Orbert Curtiss says he resigned himself years ago to the idea he'd never again see his younger sister Evelynn.
Curtiss was about 2 years old and his sister 6 weeks old when she was removed from their home in Grafton, W.Va., in 1919 to live with another family.
"I gave up hope a long time ago of ever hearing from her," Curtiss said. "I knew she would be getting up in years."
Recently, however, he answered his telephone to hear, "This is your sister."
On the other end of the line was Evelynn Harbeson, 79, of Tampa.
"I just about fell over," Curtiss said. "I looked for her for probably 40 years. It's pretty good to see her after all this time."
Mrs. Harbeson and her four daughters visited the Parkersburg area this week to meet Curtiss and other relatives she has just discovered.
"We liked each other right away," she said.

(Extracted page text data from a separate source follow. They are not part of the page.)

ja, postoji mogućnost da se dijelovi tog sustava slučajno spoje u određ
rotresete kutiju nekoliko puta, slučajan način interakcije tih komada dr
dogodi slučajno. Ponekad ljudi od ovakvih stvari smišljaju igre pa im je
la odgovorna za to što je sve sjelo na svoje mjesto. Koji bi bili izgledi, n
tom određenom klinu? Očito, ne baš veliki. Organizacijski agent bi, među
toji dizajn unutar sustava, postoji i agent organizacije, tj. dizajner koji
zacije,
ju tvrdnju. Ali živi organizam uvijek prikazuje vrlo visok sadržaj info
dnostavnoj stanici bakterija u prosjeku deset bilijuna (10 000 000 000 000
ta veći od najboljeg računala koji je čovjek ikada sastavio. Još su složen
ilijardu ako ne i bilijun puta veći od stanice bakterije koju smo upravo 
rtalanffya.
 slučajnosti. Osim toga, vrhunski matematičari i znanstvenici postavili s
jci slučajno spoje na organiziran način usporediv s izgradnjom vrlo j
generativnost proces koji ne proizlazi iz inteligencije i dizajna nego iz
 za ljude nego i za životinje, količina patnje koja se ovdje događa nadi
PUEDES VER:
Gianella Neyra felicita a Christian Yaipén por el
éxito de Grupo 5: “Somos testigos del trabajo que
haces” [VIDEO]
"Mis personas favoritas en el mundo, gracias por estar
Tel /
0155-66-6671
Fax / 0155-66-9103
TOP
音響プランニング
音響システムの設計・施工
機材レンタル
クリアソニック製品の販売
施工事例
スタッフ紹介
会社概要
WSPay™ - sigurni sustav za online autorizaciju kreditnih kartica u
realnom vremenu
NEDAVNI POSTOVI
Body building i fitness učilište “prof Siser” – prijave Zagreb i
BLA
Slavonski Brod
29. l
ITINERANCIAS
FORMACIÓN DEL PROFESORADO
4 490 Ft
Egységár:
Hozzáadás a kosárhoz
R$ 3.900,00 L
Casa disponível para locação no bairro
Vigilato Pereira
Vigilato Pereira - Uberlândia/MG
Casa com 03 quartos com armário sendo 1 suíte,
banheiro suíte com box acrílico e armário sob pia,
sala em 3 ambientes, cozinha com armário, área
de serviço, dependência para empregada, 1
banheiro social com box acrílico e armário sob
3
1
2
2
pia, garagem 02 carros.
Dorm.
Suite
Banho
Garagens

Curtiss' efforts to find his sister were hampered because of name changes she went through after being taken in by her new family. They also moved several times, she said.
"When I was growing up and would ask my foster mother about my family she would just say, "What you don't know won't hurt you,' " she said.
Mrs. Harbeson's search for her brother should have been easier, but she had difficulty obtaining records because she didn't have a birth certificate.
Their father, Patrick Curtiss, was a coal miner, Curtiss said. After their mother, Ada Weaver Curtiss, was put into a mental hospital, Patrick Curtiss found families to care for the five children.
Orbert Curtiss was taken in by another family for about a year at nearly the same time his sister was taken from home.
"When our mother got better, they got the oldest daughter and me back," Curtiss said. "But, the people who got Evelynn wouldn't give her back."
Fifteen presidents would serve before she would be reunited with her brother.
"The first thing he said to me was, 'You look a lot different 79 years later,"' Harbeson said Wednesday.
"Of course, I wasn't old enough to know how she looked back then," Curtiss added with a laugh."